Trinta e dois por cento.
Chegou à sala do comunicador de dobra, sentou-se diante do telão e iniciou os preparativos. Desconectou a espada de sua espinha e a escondeu fora do alcance da câmera. Limpou o sangue do rosto com as costas da mão. Vinte e seis por cento. Ajustou a postura na cadeira, soltou os longos cabelos e, com eles, cobriu a metade robótica de seu rosto.
Abriu um sorriso forçado e discou. Catorze por cento.
Segundos se estendiam como longos minutos enquanto aguardava a ligação completar. Tudo o que lhe restava era cerrar os olhos.
Cinco por cento.
Seu coração pulsava com dificuldade, suas pálpebras ameaçavam se fechar.
— Alô?
Uma pessoa surgiu no telão. Olhos castanhos, expressão consternada. Era seu…
— Pai?
— Goshka, é você? — Mesmo a anos-luz de distância, seu rosto irradiava felicidade e preocupação. — Minha nossa, filha, você está pálida.
Vinte por cento.
— Não é nada, pai, apenas… não tenho dormido bem.
— Amor, quem é? — perguntou alguém de fora do alcance do vídeo.
— É a Goshka, querido, vem cá!
Seu outro pai surgiu na tela. Trinta e cinco por cento. Goshka amava o contraste que os dois formavam lado-a-lado. Alto e baixo. Delicado e severo.
— Por onde tem andado?
— Não seja grosso, querido. Ela com certeza esteve ocupada.
— Também senti saudades. — Os lábios de Goshka formaram um sorriso. Quarenta e nove por cento. Um sorriso sincero.
Sessenta por cento.
— Nós te amamos, filha. — Setenta e um por cento. — Não passamos um dia sequer sem pensar em você.
— Quando vem nos visitar?
— Em breve, pai.
— Obrigado por ligar, filha. De verdade. — Oitenta e sete por cento. — O que tem feito?

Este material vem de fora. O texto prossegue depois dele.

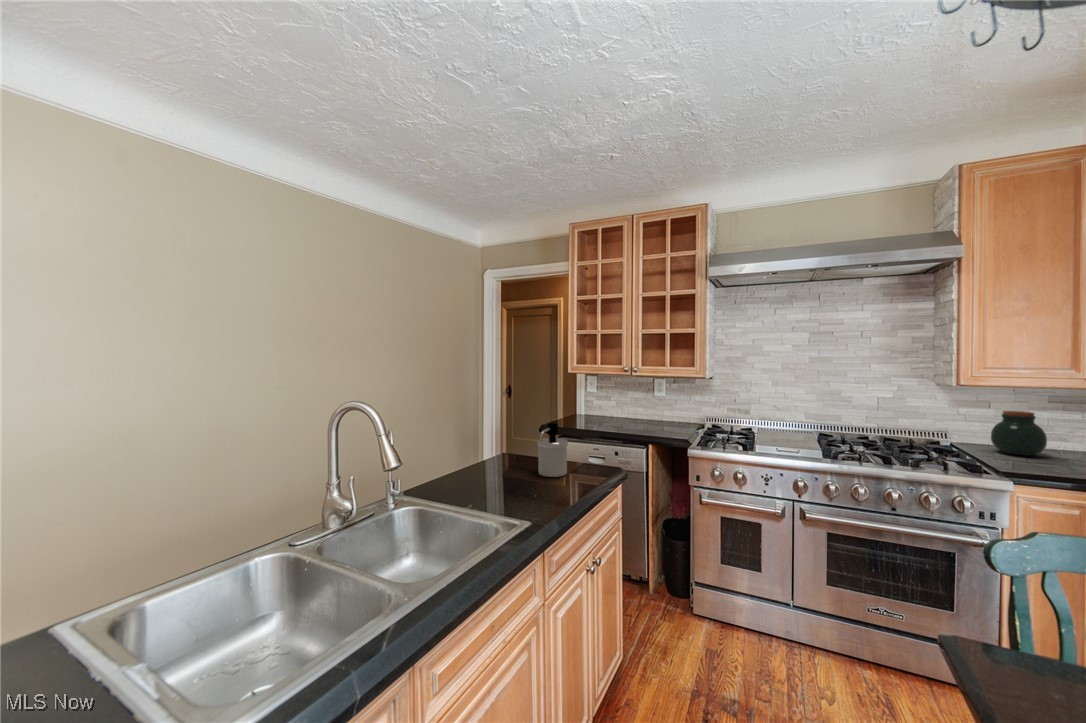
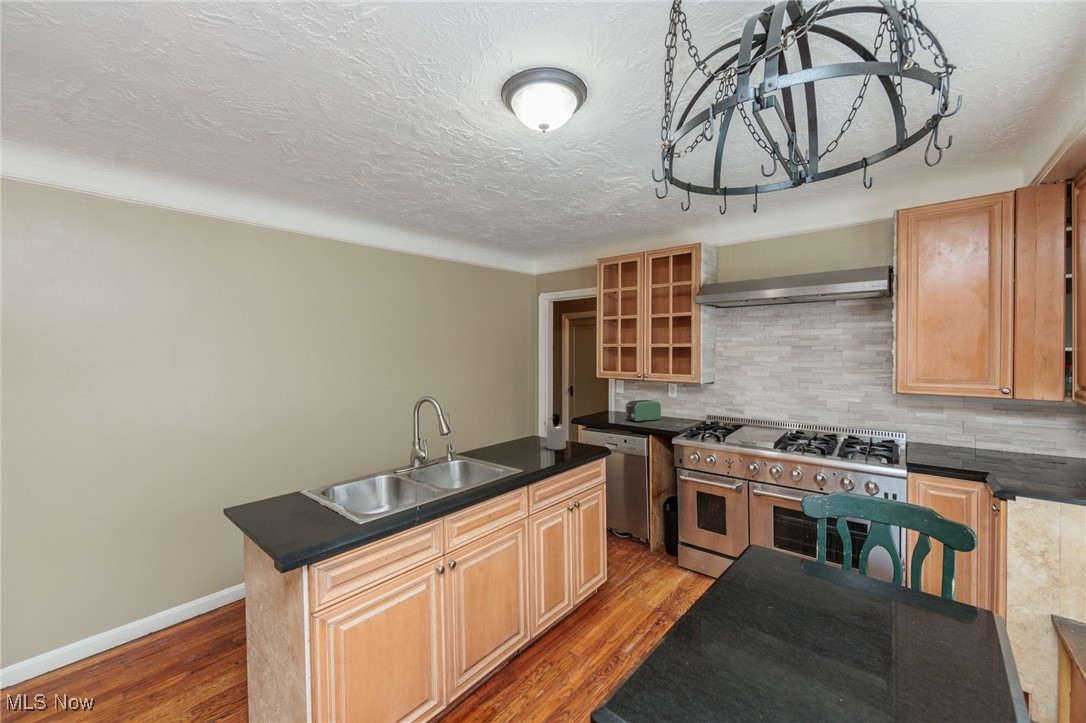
toaster: none [606,400,648,427] -> present [625,400,661,422]
jar: present [991,411,1047,456] -> none [927,415,970,452]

"Pra começar, me alistei aos espaçomagos, fui exilada, perdi metade do cérebro e a maioria dos órgãos internos. Mal consigo controlar meu novo corpo sem ferir alguém. Há dois anos não tenho amigos. Não fico no mesmo lugar por mais de três dias. Viajo de planeta em planeta em busca de uma cura. Não consigo nem mesmo acabar com minha própria vida, minha ciberconsciência não permite. Estou sozinha. Muito sozinha."

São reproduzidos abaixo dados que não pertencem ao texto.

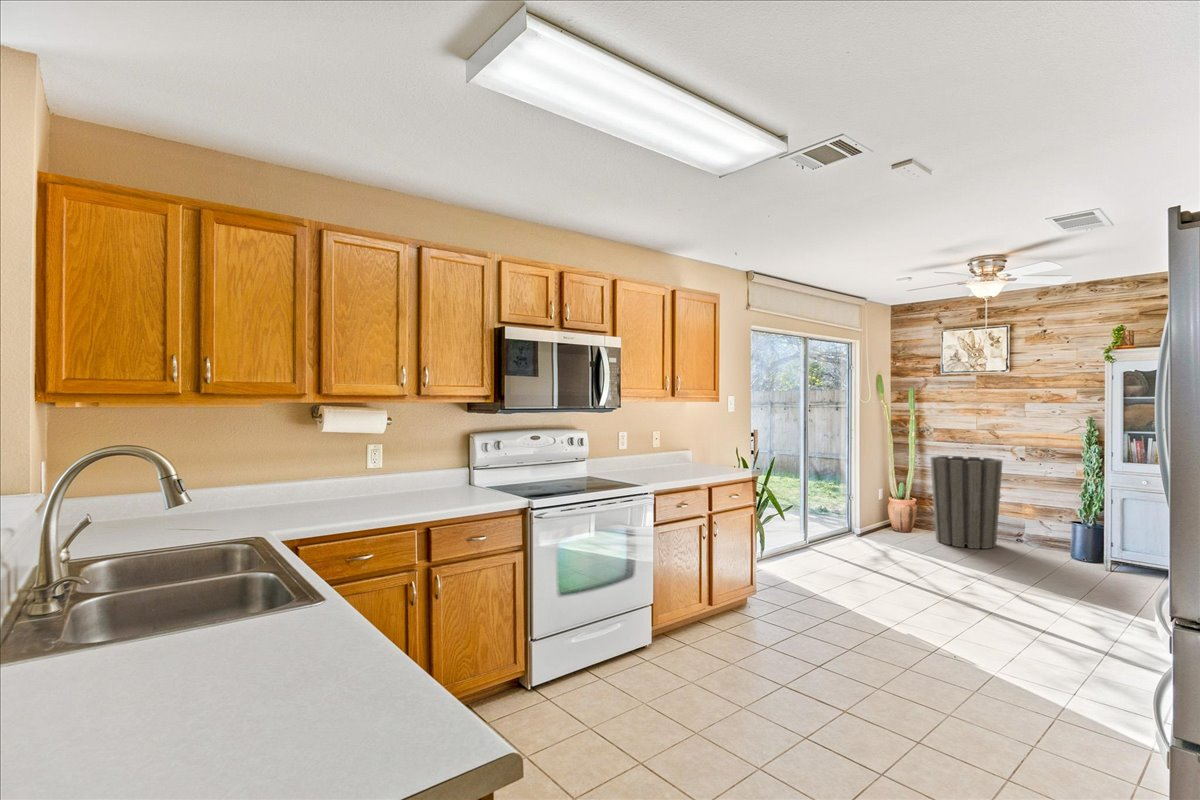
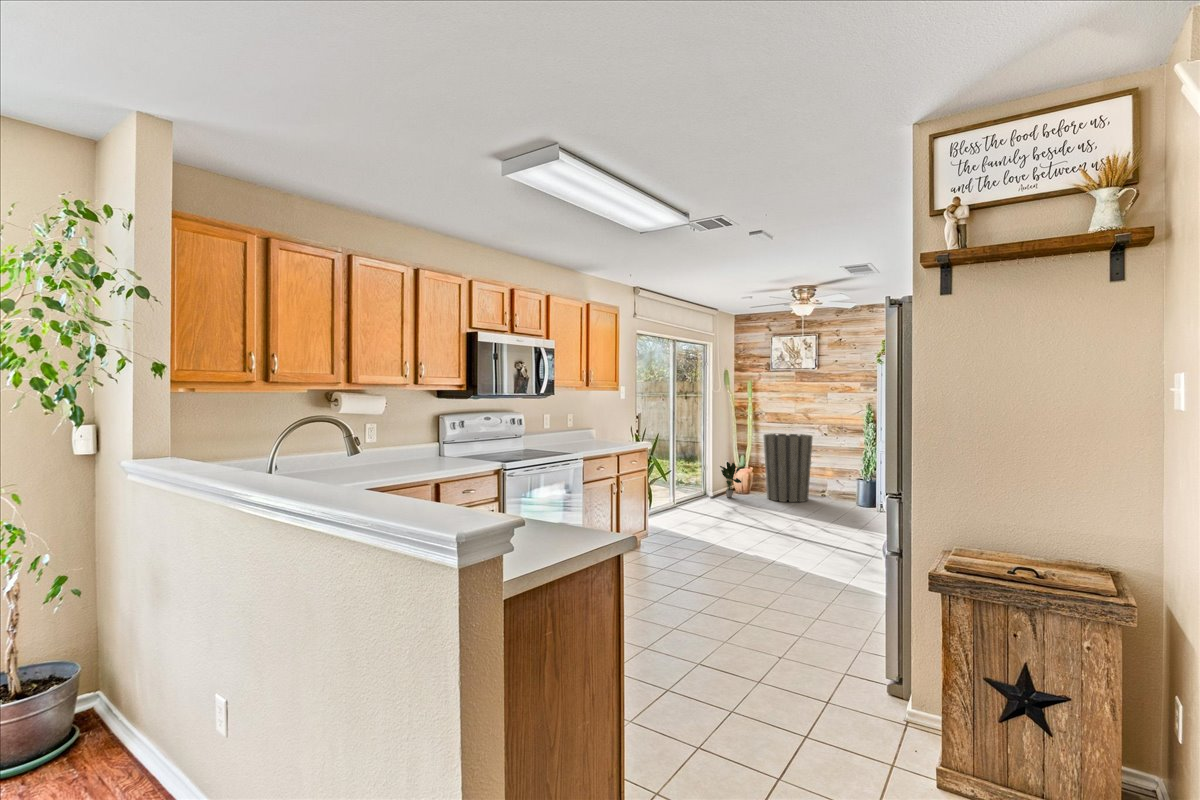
potted plant: none [869,490,903,536] -> present [720,462,743,497]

Pela primeira vez, Goshka agradeceu por sua ciberconsciência bloquear um pensamento.
— Nada de mais, pai. Estou ótima — disse.
— Que ótimo, filha. Não se esqueça de nós.
— Nunca. — Noventa e cinco por cento. — Amo vocês.
— Também te amamos.
Ritmo cardíaco em cento e três por cento.
Pegadas apressadas surgiram ao fundo. Dezenas delas.
— Preciso desligar, a ligação me custa uma fortuna — mentiu.
Seus pais se despediram e suas imagens sumiram como areia no vento.
…Repito. Fugitiva armada em fuga no setor cinquenta e quatro …
Goshka ergueu seu corpo arrasado pelo tempo e pela solidão. Uma lágrima escorreu pelo único olho orgânico. Levantou sua espada e manteve a posição de ataque enquanto sombras de seres retorcidos e armados surgiam sob a porta.
Seu cérebro orgânico e sua ciberconsciência entraram em acordo: lutariam para viver mais um inverno.